The brutal killing of George Floyd and Breonna Taylor by police has catalyzed a groundswell of action against racism and police brutality across the country. We stand in solidarity and believe it is our duty to demand and work for systemic change to end racial injustice and inequality. We must root out the deep unconscious racial bias and white supremacy that permeates our culture, and end police violence and all abuses of police power. To this end, we must support anti-racist policy reform at the state and federal level.
Though systemic racism permeates many of our institutions, it is most entrenched in our criminal justice system, including in how the “War on Drugs” is waged inside communities of color. Just as the Jim Crow era of legal segregation replaced the institution of slavery as the main form of institutional racial control in the U.S. from the Civil War through the sixties, so has the mass incarceration of Black and Brown people—via the “War on Drugs” and otherwise—replaced Jim Crow since. Michelle Alexander’s “The New Jim Crow: Mass Incarceration in the Age of Colorblindness” lays bare how systemic racial control operates institutionally via the criminal justice system in our society today:
In the era of colorblindness, it is no longer socially permissible to use race, explicitly, as a justification for discrimination, exclusion, and social contempt. So we don’t. Rather than rely on race, we use our criminal justice system to label people of color “criminals” and then engage in all the practices we supposedly left behind. Today it is perfectly legal to discriminate against criminals in nearly all the ways that it was once legal to discriminate against African Americans. Once you’re labeled a felon, the old forms of discrimination—employment discrimination, housing discrimination, denial of the right to vote, denial of educational opportunity, denial of food stamps and other public benefits, and exclusion from jury service—are suddenly legal. As a criminal, you have scarcely more rights, and arguably less respect, than a black man living in Alabama at the height of Jim Crow. We have not ended racial caste in America; we have merely redesigned it.

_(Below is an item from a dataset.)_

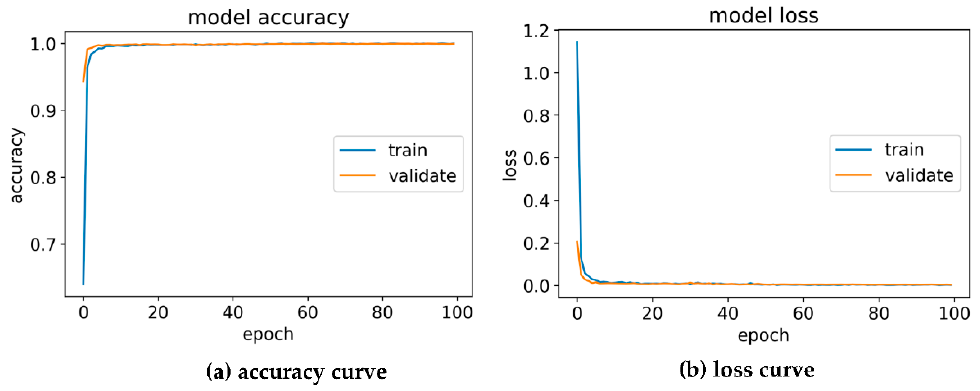
Figure 9. The accuracy curve and loss curve of the proposed DIC model in dataset 2A.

The United States has 4% of the world’s population but 22% of the world’s prison population, in significant part because of the brutal “War on Drugs.” Despite using drugs at the same rates as whites, Black and Brown people are much more likely to be targeted by police, arrested and incarcerated. As Kassandra Frederique, incoming Executive Director of the Drug Policy Alliance relayed by email:
Time and time again, drugs are used as a justification to target, harass, assault, arrest, incarcerate and kill Black people by law enforcement. George Floyd drew his last breath after one police officer knelt on his neck for nearly nine minutes and another taunted “don’t do drugs, kids” to the gathered crowd. Breonna Taylor was shot to death in her own bed by Louisville Police in what was a baseless warrant in a drug investigation… We must fight to remove drug involvement as a cover for disregarding the dignity and sanctity of human life.

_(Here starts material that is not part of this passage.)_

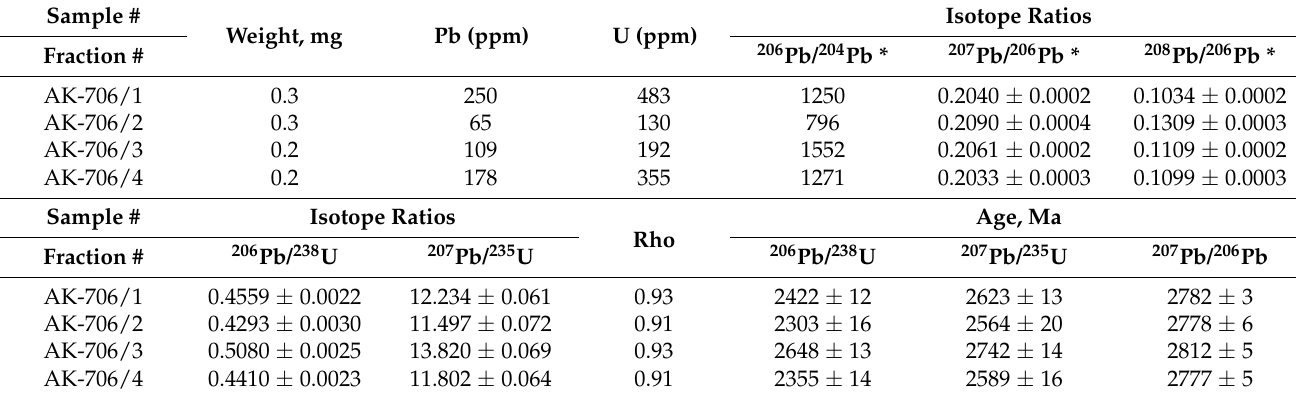
Table 3. Results of U–Pb geochronological studies of zircons from the Oleninskoe deposit.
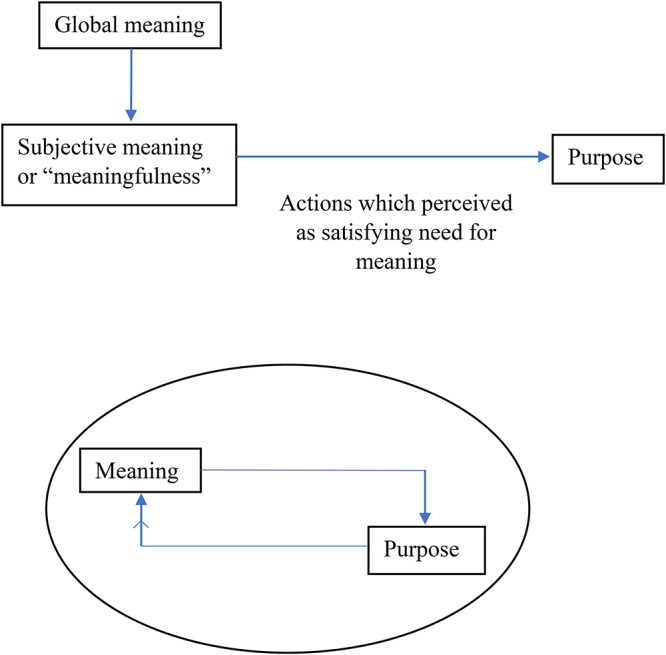
The proposed relationship between purpose and Meaning in life according to McKnight and Kashdan (2009) and Park (2010). A strong sense of meaning can lead to development of a sense of purpose. This subsequently sustains a sense of meaning through a bidirectional relationship.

Reforming the racist “War on Drugs” is a critical piece of fighting against systemic racism, and that is why we focus energy and resources as a company to support legislation that treats addiction compassionately, not criminally. People who are addicted to drugs should receive the help and treatment they need in a way that doesn’t further destroy their and their families’ lives. Since 2001 Portugal has showed the way, implementing expanded treatment programs in place of jailing low-level drug offenders and addicts, while continuing to criminalize trafficking and distribution of drugs.

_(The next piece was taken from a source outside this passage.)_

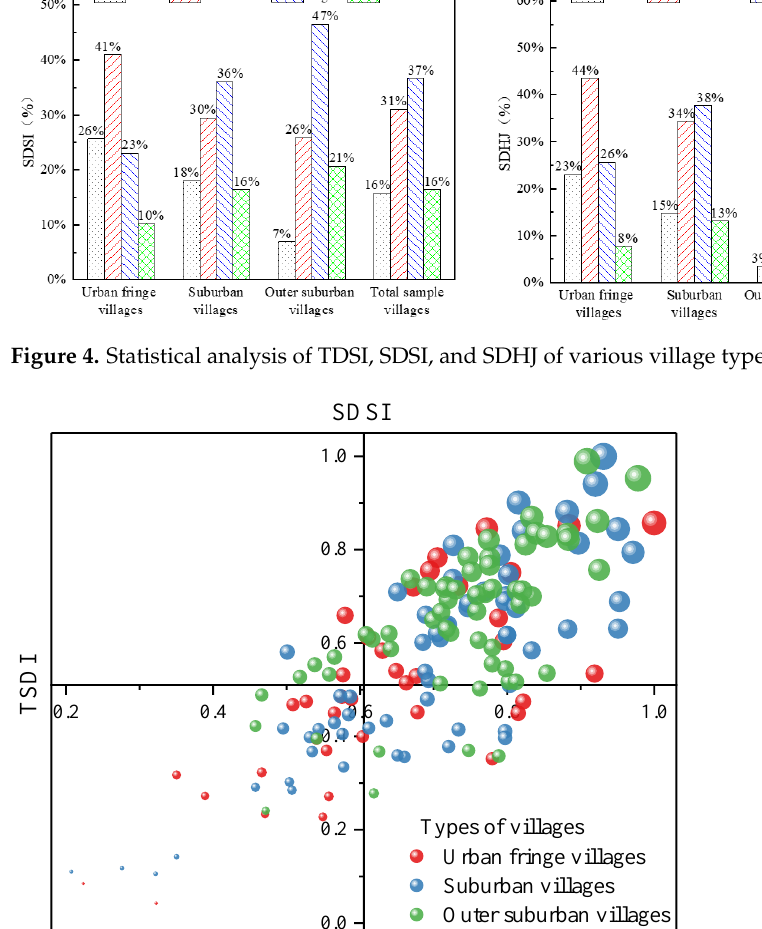
Figure 5. Bubble chart of SDHJ of sample villages in Chongqing.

One of the ways we are engaged this year is through strongly supporting the Yes on 44 campaign in Oregon for the “Drug Addiction, Treatment and Recovery Act,” now gathering signatures to get on the November ballot. We have pledged $250,000 to this campaign. Instead of arresting and jailing people for drugs, this initiative would use some existing marijuana tax money to pay for expanded addiction and recovery services, including supportive housing, to help people get their lives back on track. Victory in Oregon will blaze the path for the rest of the country to follow, and we call on our allies to likewise support this campaign. For those of you who live in Oregon, we encourage you to sign the petition today to put this on the November ballot.
Let’s work together to reform systemic racism however it manifests institutionally in our society, whether in police practices or government policies. Together, we are All-One or None! All-One! Black Lives Matter!